Arte por Excelencias

LAS RIQUEZAS DE OTAVALO

OTAVALO'S WEALTHS

- JORGE ZURITA

Heladio vive en una casa a la que le puso por nombre La Casa del Che Guevara. Tiene varias habitacion­es, y la mayoría no tienen camas. Allí uno se puede quedar a dormir sobre unos colchones en el suelo por 1,50 dólares. Muchos viajeros mochileros la eligen, aunque no haya agua caliente ni tenga más que un fogón eléctrico para cocinar y solo un lavadero de cemento para la ropa, pues la carencia se compensa con la compañía de otros viajeros que se encuentran allí y con el innegable carisma de Heladio. Las conversaci­ones nocturnas se alargan hasta muy tarde y está prohibido tomar alcohol dentro de la casa, pero es el mismo Heladio quien a veces saca su aguardient­e artesanal y convida a todos cuando la conversaci­ón se pone buena y las guitarras suenan.
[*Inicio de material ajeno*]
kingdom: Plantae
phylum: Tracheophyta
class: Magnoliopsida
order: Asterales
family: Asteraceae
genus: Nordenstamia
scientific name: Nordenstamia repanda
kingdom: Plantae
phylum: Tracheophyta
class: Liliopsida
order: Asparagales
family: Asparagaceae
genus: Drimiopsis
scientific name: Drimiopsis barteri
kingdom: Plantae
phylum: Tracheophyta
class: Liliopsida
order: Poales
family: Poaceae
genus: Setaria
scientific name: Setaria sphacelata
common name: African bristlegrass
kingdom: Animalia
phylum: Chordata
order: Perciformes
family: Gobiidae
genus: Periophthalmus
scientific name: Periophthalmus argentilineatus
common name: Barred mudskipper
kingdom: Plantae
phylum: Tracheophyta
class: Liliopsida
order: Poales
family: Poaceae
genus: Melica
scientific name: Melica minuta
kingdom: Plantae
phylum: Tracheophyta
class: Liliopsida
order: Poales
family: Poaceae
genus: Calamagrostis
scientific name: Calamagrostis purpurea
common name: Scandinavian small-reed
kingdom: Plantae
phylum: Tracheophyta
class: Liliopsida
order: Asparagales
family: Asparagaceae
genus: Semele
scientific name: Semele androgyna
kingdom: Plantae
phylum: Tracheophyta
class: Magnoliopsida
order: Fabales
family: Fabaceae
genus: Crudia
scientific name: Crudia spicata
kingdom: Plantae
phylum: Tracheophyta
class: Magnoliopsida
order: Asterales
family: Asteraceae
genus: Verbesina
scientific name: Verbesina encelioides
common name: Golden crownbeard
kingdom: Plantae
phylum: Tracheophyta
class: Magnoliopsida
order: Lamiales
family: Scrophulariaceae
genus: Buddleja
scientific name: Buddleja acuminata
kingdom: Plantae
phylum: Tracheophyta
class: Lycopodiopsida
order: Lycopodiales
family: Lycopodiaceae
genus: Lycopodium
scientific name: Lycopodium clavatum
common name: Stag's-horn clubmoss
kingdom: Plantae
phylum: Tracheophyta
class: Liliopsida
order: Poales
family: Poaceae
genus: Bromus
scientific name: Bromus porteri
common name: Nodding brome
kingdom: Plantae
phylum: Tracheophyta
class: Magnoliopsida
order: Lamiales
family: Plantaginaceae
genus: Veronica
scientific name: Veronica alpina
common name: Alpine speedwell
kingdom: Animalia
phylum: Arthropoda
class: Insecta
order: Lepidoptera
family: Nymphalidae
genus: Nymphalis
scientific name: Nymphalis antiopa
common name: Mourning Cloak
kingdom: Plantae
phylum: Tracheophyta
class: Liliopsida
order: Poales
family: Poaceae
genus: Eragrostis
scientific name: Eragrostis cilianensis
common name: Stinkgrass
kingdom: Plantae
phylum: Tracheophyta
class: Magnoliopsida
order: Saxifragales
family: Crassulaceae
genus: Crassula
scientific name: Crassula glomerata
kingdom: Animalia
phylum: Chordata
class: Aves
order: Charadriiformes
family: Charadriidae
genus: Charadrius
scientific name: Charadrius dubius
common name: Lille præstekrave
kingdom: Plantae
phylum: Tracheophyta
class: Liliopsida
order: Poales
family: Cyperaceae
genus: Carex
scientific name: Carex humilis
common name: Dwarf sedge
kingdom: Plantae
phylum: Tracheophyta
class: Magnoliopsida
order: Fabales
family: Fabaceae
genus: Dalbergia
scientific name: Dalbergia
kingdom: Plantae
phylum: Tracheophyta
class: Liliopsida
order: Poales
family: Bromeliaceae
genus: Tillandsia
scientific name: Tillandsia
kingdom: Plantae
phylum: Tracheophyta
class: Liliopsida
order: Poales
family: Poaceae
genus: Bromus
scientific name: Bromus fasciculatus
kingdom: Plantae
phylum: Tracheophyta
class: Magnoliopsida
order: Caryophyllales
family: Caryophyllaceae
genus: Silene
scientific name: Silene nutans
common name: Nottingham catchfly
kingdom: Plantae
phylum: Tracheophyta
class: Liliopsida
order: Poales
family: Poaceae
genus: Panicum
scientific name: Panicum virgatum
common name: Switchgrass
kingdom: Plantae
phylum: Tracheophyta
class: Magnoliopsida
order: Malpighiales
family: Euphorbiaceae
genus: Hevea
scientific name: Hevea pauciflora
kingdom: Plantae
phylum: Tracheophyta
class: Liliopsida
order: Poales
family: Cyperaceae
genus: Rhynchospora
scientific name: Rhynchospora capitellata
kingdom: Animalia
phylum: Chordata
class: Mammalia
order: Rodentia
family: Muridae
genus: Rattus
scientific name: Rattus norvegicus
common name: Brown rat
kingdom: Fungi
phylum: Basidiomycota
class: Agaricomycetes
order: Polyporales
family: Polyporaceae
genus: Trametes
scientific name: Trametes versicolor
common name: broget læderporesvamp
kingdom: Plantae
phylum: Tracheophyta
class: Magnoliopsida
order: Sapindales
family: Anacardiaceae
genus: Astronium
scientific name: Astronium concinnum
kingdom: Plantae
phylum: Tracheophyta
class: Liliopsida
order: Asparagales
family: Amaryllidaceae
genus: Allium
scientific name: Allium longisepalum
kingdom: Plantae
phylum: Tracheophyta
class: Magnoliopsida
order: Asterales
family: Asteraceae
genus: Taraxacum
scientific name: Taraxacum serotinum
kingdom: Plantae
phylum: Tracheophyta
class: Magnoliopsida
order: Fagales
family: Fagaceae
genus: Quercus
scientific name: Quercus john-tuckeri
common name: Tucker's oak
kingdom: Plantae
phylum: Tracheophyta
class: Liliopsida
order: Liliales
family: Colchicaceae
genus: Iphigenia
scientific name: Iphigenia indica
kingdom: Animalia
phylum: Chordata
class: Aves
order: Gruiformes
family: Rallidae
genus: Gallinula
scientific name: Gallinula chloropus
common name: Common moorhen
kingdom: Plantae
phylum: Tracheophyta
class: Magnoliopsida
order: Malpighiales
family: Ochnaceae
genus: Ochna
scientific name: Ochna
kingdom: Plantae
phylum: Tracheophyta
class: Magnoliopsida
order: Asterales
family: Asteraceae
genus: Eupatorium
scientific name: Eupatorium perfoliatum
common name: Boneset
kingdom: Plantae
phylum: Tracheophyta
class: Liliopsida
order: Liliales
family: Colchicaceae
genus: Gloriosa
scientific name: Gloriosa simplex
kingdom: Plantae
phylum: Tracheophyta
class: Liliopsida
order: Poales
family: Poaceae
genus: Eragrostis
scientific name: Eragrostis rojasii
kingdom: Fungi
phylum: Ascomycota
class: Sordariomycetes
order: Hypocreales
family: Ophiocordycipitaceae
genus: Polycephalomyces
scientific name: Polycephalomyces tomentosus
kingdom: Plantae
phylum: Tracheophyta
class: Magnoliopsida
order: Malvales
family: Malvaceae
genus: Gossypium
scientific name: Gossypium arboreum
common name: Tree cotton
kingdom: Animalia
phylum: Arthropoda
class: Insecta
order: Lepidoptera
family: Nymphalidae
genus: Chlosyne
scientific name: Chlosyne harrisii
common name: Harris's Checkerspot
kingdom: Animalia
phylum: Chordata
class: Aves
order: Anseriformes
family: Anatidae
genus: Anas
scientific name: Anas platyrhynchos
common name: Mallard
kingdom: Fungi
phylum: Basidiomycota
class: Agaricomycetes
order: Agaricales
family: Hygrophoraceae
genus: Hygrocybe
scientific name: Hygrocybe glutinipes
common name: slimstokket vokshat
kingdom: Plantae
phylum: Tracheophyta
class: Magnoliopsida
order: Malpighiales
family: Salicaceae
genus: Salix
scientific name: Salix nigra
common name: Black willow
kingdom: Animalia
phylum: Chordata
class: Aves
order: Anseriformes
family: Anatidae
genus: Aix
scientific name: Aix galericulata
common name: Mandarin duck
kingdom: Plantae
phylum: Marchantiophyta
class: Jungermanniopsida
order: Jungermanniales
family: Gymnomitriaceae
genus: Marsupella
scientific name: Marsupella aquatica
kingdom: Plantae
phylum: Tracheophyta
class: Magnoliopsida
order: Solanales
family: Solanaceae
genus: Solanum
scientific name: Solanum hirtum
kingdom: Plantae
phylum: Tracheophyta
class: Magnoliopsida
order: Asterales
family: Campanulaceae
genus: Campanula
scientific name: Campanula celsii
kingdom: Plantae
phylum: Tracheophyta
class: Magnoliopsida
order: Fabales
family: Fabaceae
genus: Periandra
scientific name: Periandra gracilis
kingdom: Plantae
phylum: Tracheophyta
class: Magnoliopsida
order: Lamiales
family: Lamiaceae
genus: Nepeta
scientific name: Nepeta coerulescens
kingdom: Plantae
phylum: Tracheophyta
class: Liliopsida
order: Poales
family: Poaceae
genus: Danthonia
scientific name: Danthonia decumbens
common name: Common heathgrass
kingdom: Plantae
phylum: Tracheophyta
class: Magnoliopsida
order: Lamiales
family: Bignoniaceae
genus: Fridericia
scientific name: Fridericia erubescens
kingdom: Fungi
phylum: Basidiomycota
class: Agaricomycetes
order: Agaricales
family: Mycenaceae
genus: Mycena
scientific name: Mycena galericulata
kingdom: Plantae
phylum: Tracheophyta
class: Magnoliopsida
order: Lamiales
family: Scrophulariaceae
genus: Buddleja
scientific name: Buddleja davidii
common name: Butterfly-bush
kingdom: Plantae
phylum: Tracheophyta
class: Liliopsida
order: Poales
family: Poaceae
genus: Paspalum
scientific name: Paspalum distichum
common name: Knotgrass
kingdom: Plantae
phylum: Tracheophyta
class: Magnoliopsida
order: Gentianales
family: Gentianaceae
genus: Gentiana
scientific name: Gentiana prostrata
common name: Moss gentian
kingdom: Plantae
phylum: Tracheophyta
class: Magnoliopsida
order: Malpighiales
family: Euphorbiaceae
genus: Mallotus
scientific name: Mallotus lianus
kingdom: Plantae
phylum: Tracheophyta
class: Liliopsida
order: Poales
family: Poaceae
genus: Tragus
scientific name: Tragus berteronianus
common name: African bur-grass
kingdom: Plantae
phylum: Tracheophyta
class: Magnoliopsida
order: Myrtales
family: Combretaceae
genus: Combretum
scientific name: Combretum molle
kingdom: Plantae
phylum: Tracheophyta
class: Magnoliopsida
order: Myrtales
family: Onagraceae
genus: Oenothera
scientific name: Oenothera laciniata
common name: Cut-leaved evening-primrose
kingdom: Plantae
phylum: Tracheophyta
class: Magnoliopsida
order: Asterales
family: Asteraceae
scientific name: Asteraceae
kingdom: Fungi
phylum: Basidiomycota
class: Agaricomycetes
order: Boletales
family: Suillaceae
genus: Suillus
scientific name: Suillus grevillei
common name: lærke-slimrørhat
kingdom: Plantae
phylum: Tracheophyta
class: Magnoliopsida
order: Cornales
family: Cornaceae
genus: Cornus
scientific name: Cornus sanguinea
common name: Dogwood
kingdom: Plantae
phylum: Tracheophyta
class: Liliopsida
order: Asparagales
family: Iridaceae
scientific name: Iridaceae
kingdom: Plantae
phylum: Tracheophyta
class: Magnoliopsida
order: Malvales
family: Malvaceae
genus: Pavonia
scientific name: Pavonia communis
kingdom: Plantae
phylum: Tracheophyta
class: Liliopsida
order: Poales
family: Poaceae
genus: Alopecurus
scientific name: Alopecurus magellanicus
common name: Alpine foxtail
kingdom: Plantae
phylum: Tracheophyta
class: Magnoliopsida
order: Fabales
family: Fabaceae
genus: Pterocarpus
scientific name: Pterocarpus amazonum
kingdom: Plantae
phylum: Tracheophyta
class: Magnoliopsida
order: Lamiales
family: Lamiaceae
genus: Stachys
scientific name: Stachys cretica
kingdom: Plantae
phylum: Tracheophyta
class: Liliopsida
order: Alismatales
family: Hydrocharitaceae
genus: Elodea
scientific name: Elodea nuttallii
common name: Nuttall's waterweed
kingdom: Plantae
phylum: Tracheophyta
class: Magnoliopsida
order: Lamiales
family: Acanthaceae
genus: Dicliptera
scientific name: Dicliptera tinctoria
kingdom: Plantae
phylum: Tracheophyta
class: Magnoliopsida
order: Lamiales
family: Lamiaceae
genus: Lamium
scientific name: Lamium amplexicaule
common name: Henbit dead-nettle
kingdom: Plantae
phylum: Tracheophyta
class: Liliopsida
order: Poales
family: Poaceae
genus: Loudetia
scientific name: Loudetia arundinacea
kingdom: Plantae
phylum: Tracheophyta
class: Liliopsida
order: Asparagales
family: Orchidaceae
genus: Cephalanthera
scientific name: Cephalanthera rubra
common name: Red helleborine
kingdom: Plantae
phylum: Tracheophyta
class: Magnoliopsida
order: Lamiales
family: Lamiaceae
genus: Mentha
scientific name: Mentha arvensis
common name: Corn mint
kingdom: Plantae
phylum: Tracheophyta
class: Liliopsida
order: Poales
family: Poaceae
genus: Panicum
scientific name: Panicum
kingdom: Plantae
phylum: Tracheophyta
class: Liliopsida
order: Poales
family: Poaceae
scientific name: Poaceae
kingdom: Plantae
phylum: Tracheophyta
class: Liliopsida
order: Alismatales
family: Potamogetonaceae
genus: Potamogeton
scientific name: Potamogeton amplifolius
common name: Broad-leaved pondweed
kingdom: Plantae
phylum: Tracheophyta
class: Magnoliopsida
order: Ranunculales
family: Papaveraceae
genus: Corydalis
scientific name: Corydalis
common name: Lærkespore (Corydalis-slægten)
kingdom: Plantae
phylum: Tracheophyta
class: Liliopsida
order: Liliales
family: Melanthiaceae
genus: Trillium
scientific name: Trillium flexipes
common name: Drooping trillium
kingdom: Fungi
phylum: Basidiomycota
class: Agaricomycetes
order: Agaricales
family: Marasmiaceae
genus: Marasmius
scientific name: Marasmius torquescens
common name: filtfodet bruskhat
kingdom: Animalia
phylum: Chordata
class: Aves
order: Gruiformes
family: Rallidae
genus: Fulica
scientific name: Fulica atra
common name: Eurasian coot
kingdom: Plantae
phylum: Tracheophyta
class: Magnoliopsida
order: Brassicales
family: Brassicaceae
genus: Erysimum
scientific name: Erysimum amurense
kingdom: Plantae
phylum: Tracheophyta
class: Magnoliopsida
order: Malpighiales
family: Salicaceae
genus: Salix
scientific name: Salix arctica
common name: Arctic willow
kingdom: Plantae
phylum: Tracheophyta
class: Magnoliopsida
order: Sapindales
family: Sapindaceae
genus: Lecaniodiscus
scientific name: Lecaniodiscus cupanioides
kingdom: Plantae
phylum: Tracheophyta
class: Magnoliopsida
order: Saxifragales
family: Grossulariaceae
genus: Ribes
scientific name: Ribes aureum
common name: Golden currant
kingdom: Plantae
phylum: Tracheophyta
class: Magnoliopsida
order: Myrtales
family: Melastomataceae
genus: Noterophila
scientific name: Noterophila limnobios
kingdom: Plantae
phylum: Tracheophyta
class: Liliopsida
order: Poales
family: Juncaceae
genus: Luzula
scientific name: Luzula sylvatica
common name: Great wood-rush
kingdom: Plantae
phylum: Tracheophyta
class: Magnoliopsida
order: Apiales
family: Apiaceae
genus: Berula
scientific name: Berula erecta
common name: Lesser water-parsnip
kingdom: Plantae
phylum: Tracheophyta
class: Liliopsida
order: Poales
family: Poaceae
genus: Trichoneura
Relaciona al guerriller­o con su propia solidarida­d, habla de la patria grande, de viajar, cosa que nunca ha hecho como quisiera, y se emociona al evocar la historia. Cuando llega la hora despide a cada viajero como a un hijo.

Su casa queda camino hacia la Cascada de Peguche, un epicentro de belleza y espiritual­idad en la ciudad de Otavalo, donde se celebra el Inti Raymi, una celebració­n inca dedicada al dios Inti, o Sol, durante el solsticio de invierno. En sus aguas frías se bañan los danzantes a las ocho de la noche, antes de iniciar la fiesta.

Otavalo es una ciudad inquietant­e. Allí el setenta por ciento de la población es indígena. Su historia cuenta de una fuerte resistenci­a contra la invasión inca y luego contra los españoles. El mismísimo Bolívar la ascendió de categoría, de villa a ciudad, por sus aportes a la independen­cia. Mantiene ese carácter poderoso here- dado y mutado en lo que ahora es una ciudad única, sede del mayor mercado artesanal de Suramérica y portadora de una pujante economía que mezcla modernidad y tradición. Los hombres llevan el pelo largo y liso y las mujeres la falda ceñida y larga hasta el suelo. Se dedican al comercio, los hay muy ricos y muy pobres. Artesanos, agricultor­es o empresario­s, en todos se evidencia un afán por preservar las tradicione­s. Se habla mucho de aquellas bodas que duran ocho días, del fandango y el arpa, de las flores y la ortiga, ritos ancestrale­s que se mezclan con lo católico.

Para la mayoría de los viajeros, y sobre todo para los que van sin prisa, es muy fácil quedarse más tiempo del previsto en Otavalo. Disfrutar de un rico encebollad­o junto a la Plaza de los Ponchos y maravillar­se con las artesanías, los tejidos y la música otavaleña es un privilegio imperdible. La pequeña ciudad atrapa con sus paisajes, su cultura y sus calles encantador­as. Ubicada a solo dos horas de Quito, entre esta e Ibarra, y a un par de horas de Colombia, Otavalo es un micromundo mágico.

He visto muchos otavaleños en otras ciudades del mundo, viajando y comerciand­o. Los hombres con su típico sombrero y pelo largo, las mujeres con su vestido y sus abalorios en el cuello. Andarán mirando la gente pasar, andarán mirando, con los ojos del corazón, los volcanes Imbabura, Cayembe y Cotacachi. Pensarán en la laguna San Pablo, saborearán con el alma la chicha ausente y verán en lo alto de otro cielo su cielo azul, y allá, tan cerca de la mitad del mundo, verán un cóndor majestuoso y solo, lejano como ellos, mientras el mundo gira y no se detiene.